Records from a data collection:
++++++++

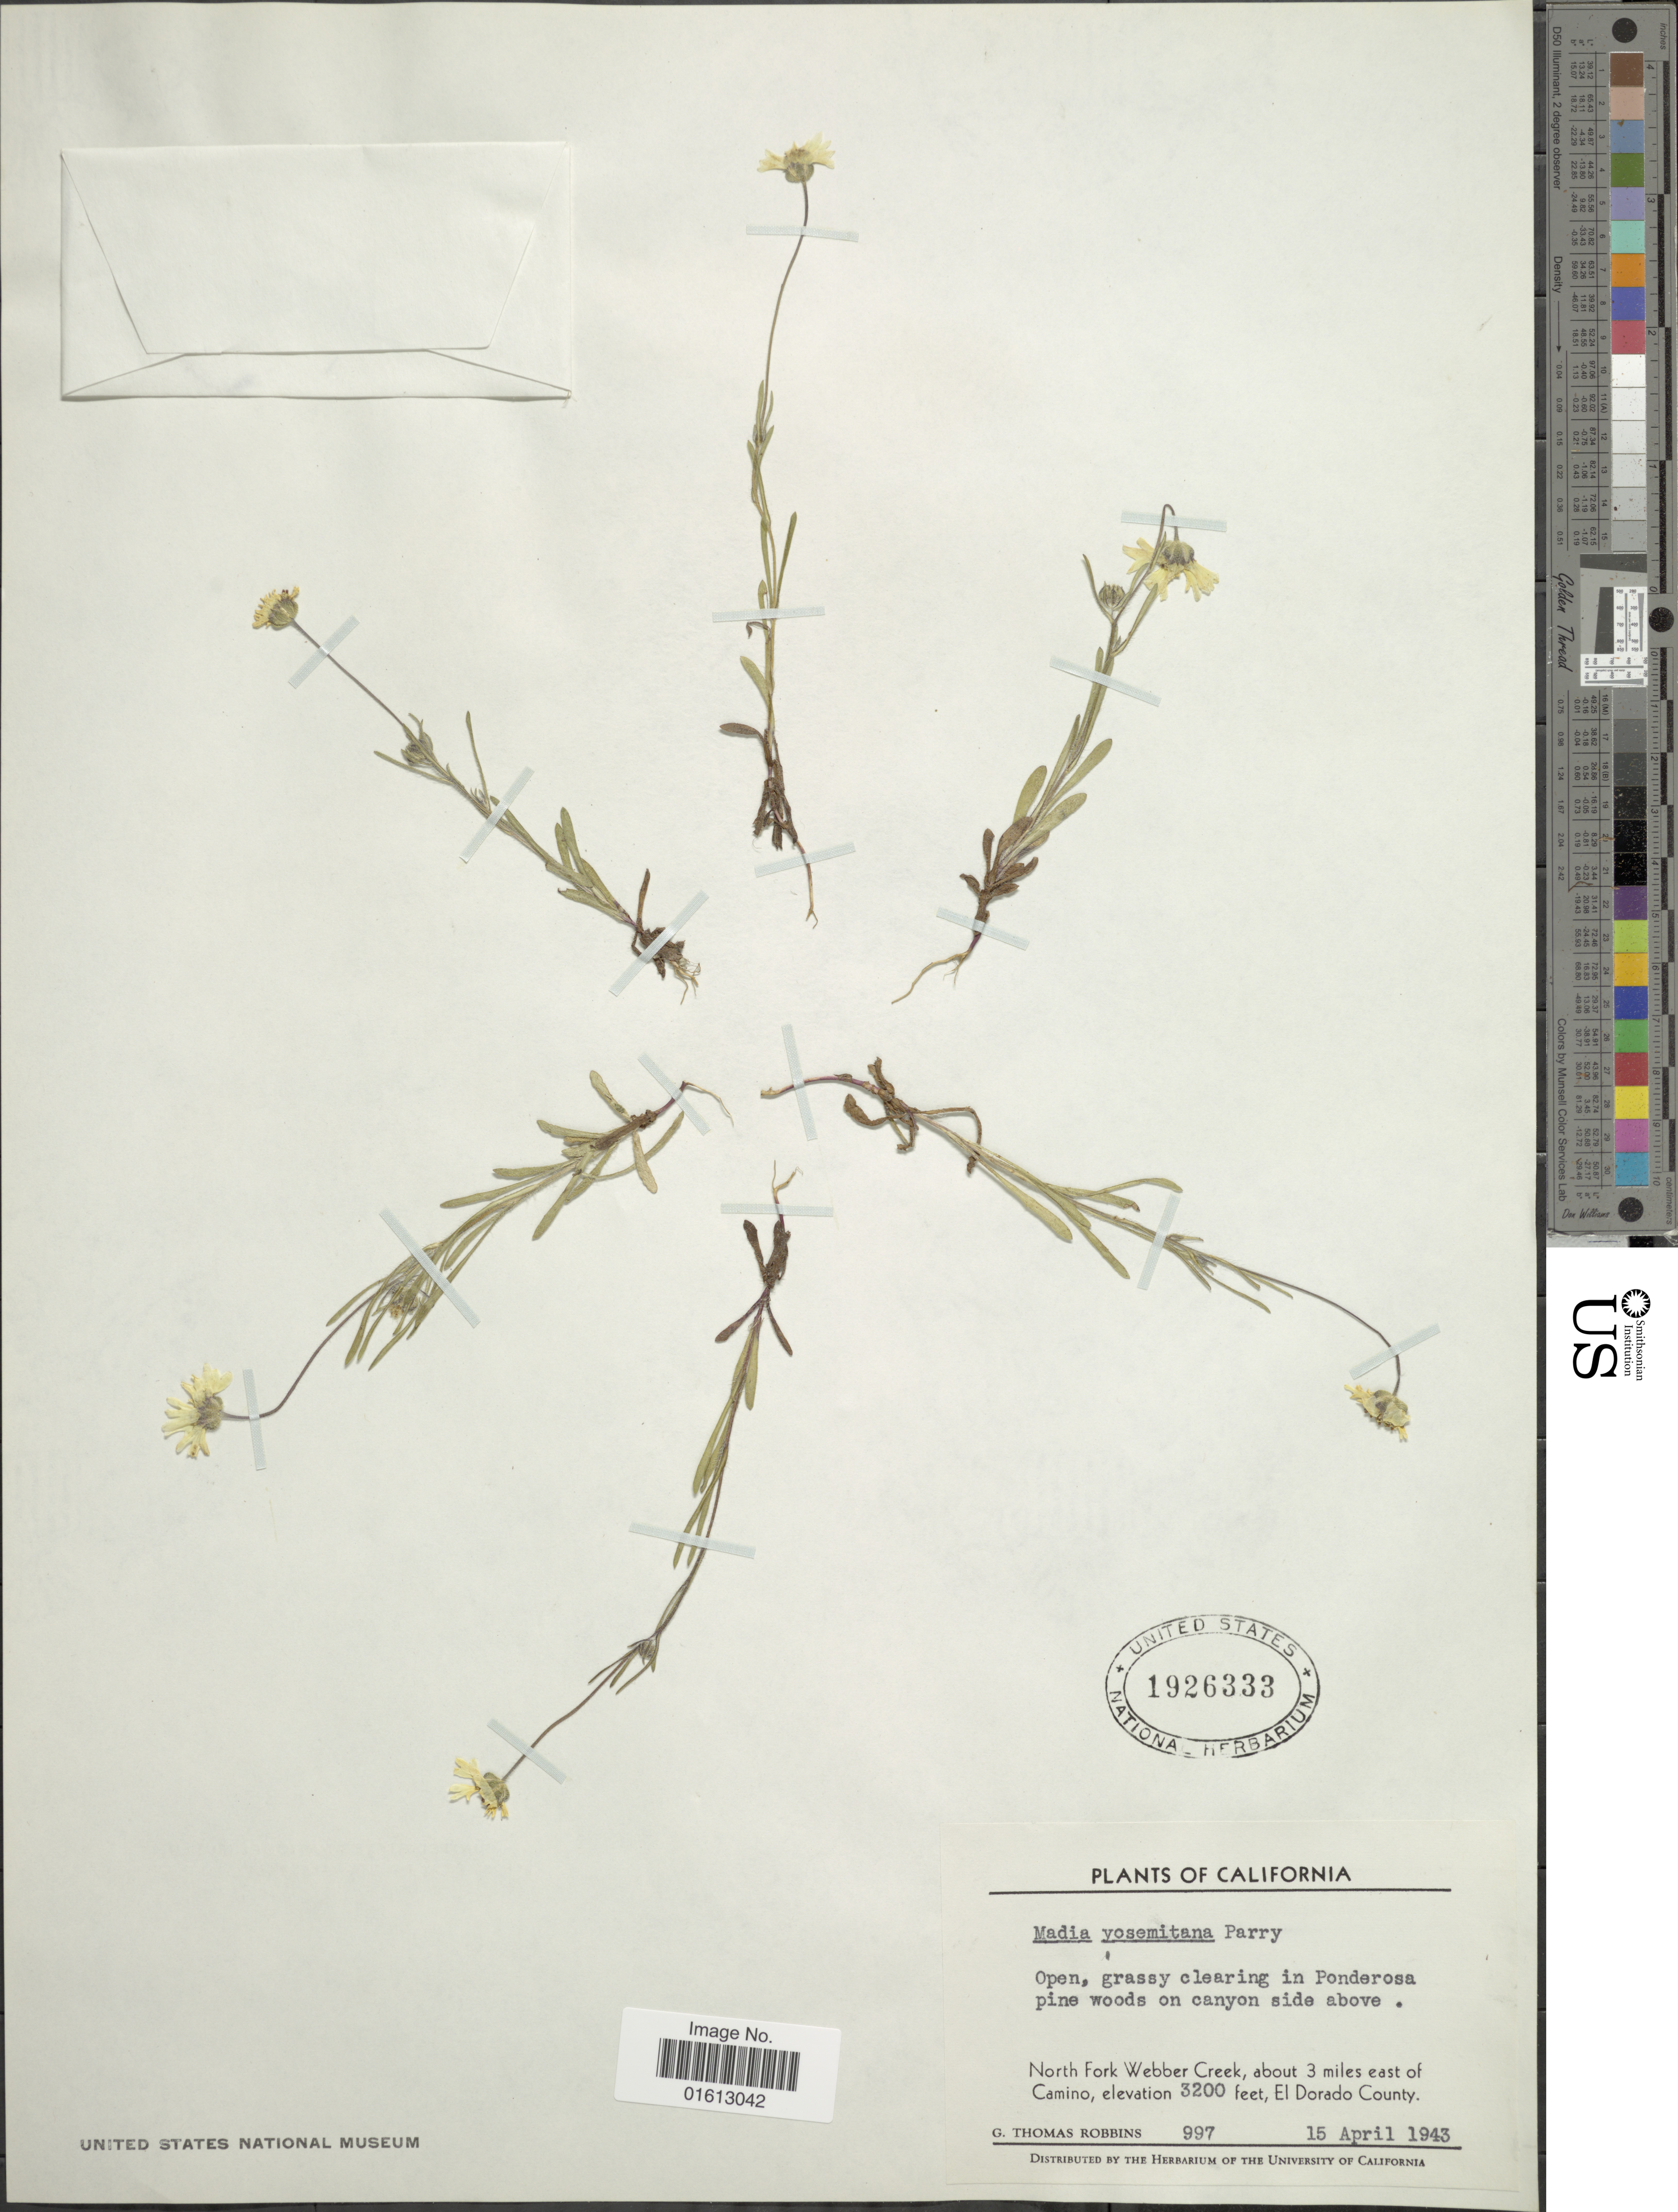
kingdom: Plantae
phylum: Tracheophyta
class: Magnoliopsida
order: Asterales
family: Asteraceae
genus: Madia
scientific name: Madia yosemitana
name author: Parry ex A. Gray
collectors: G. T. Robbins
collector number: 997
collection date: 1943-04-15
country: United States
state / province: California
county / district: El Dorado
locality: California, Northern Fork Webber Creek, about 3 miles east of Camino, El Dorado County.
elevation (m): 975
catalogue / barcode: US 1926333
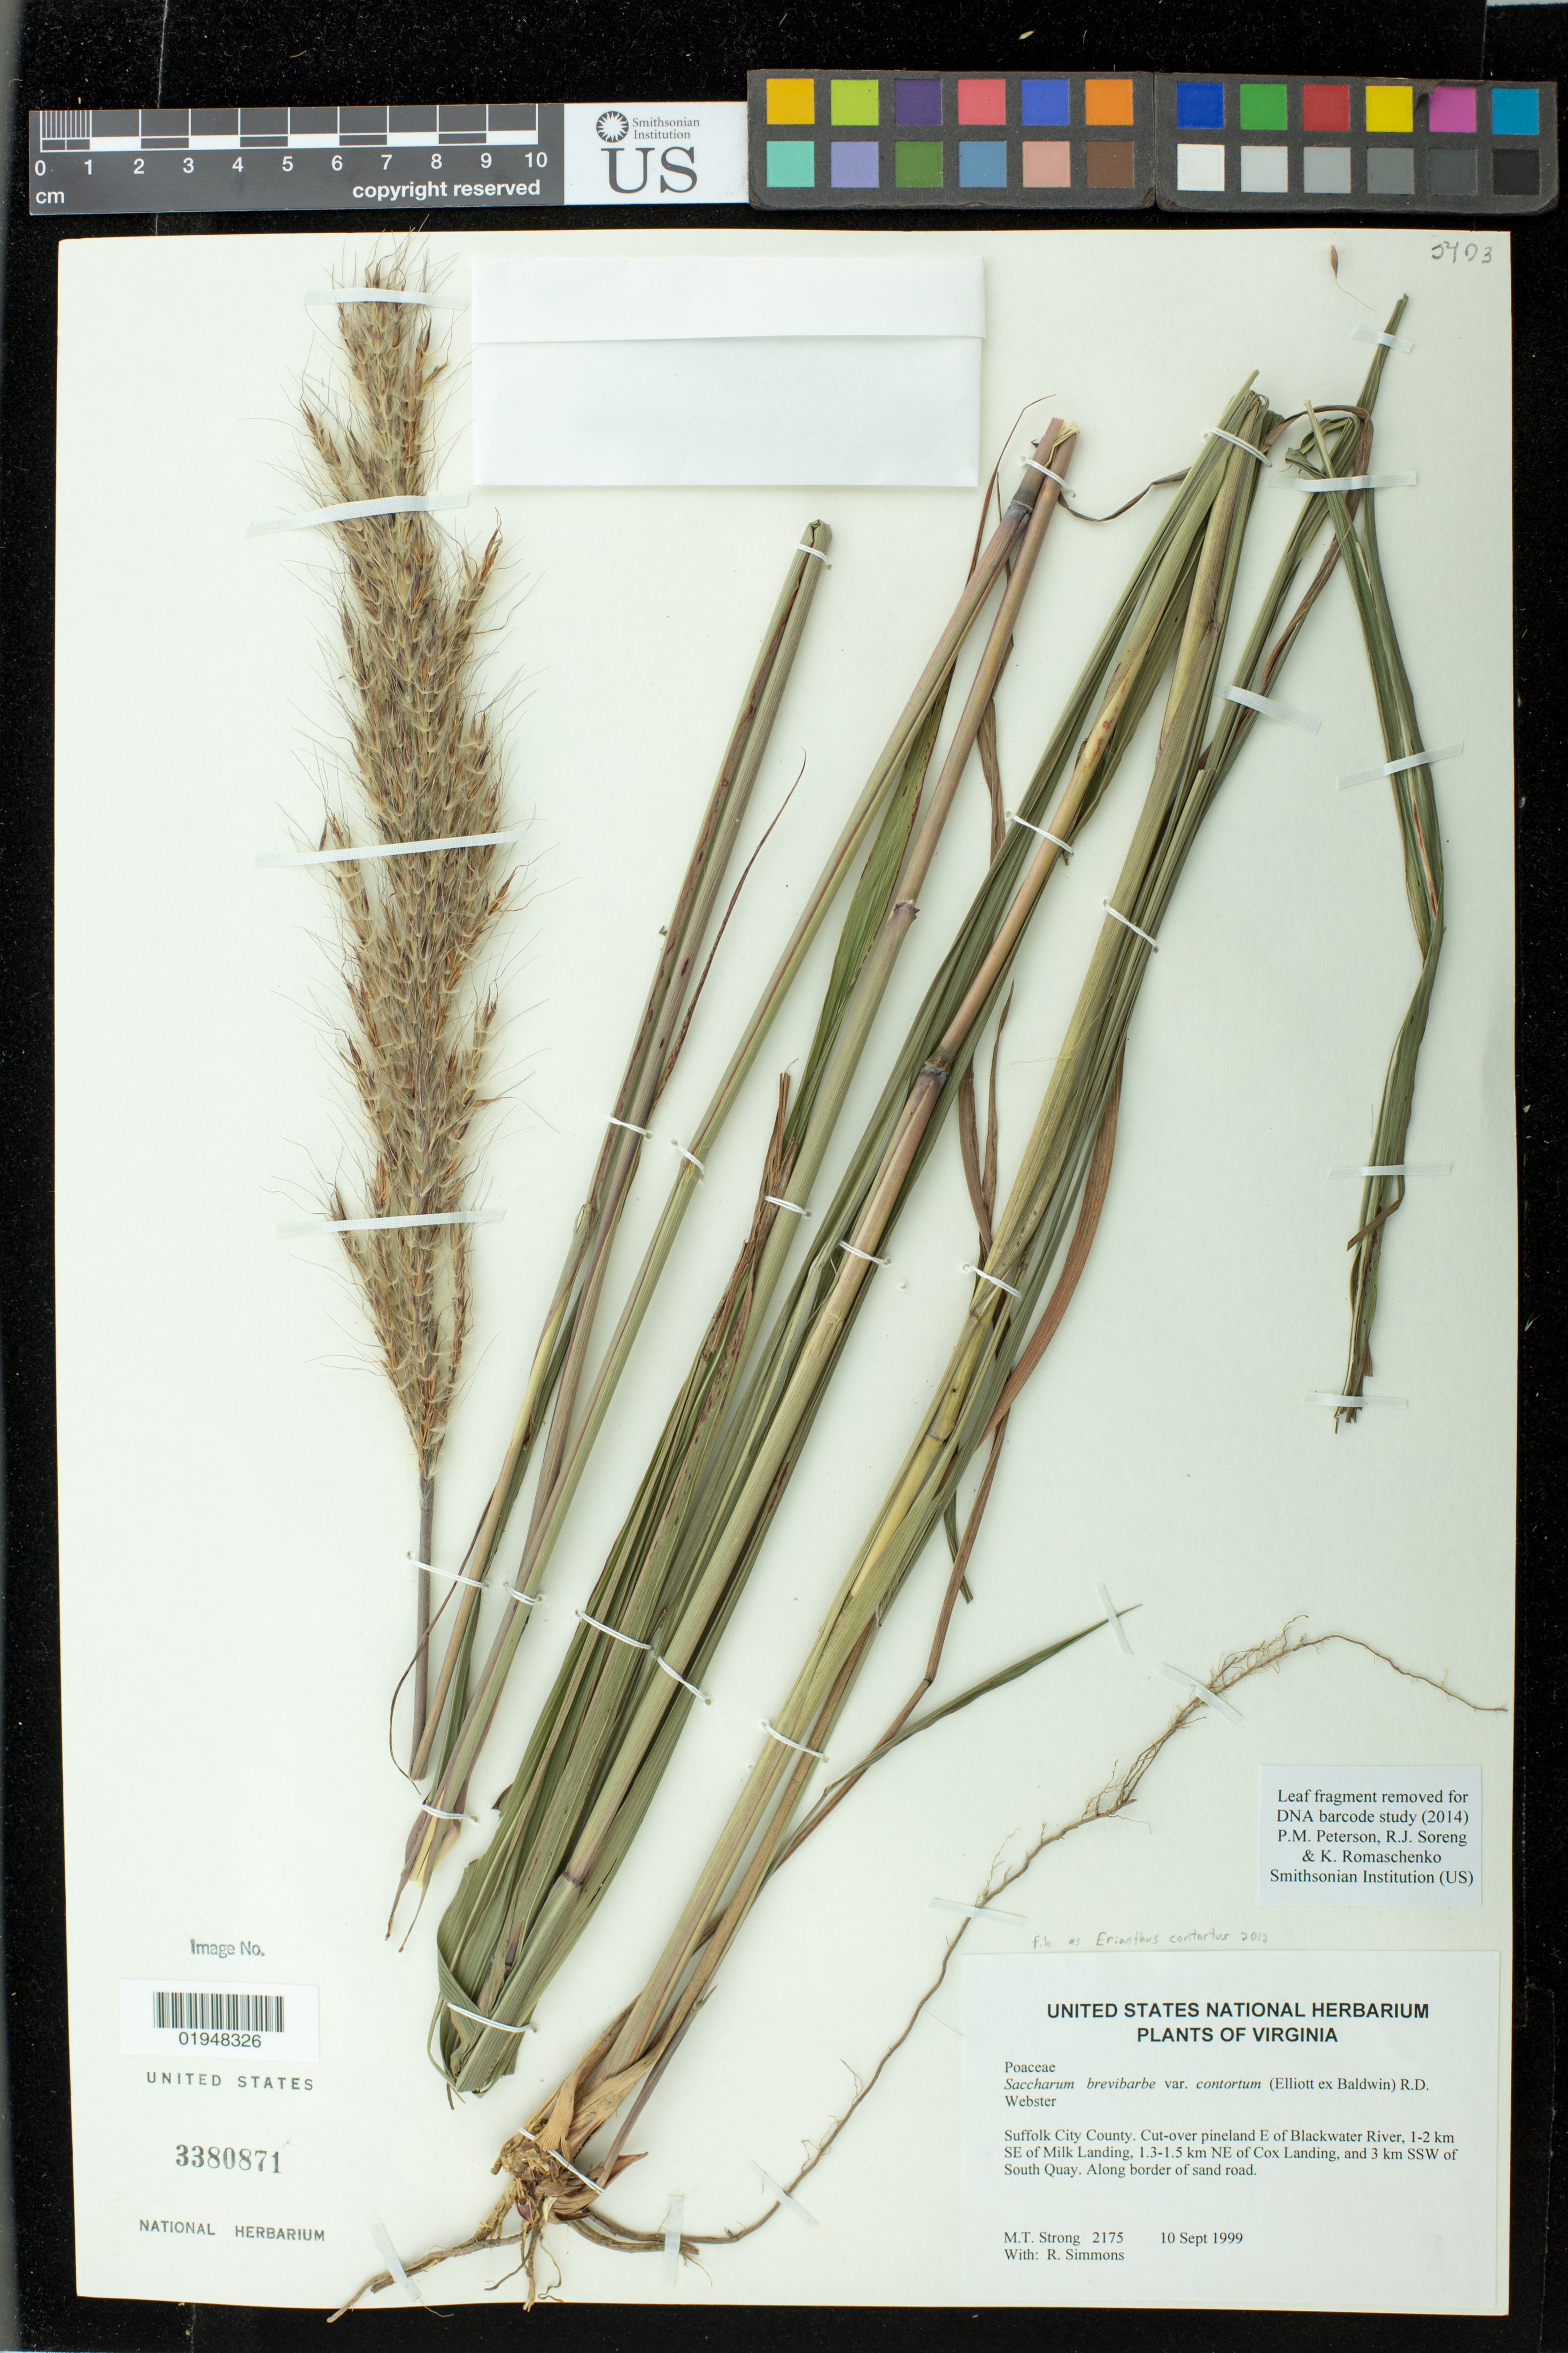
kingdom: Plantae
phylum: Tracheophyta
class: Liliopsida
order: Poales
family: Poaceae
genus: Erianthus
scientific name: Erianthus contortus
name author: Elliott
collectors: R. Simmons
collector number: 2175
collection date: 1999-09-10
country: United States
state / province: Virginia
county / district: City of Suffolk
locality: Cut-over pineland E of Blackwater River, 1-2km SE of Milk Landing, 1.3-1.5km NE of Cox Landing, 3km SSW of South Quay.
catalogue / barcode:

++++++++

EXERCISE BRIEF
Rewrite the records above with "county / district" renamed to "county or district" everywhere and nothing else changed. Omit the pictures from your answer.

RESULT OF THIS EXERCISE
kingdom: Plantae
phylum: Tracheophyta
class: Magnoliopsida
order: Asterales
family: Asteraceae
genus: Madia
scientific name: Madia yosemitana
name author: Parry ex A. Gray
collectors: G. T. Robbins
collector number: 997
collection date: 1943-04-15
country: United States
state / province: California
county or district: El Dorado
locality: California, Northern Fork Webber Creek, about 3 miles east of Camino, El Dorado County.
elevation (m): 975
catalogue / barcode: US 1926333
kingdom: Plantae
phylum: Tracheophyta
class: Liliopsida
order: Poales
family: Poaceae
genus: Erianthus
scientific name: Erianthus contortus
name author: Elliott
collectors: R. Simmons
collector number: 2175
collection date: 1999-09-10
country: United States
state / province: Virginia
county or district: City of Suffolk
locality: Cut-over pineland E of Blackwater River, 1-2km SE of Milk Landing, 1.3-1.5km NE of Cox Landing, 3km SSW of South Quay.
catalogue / barcode:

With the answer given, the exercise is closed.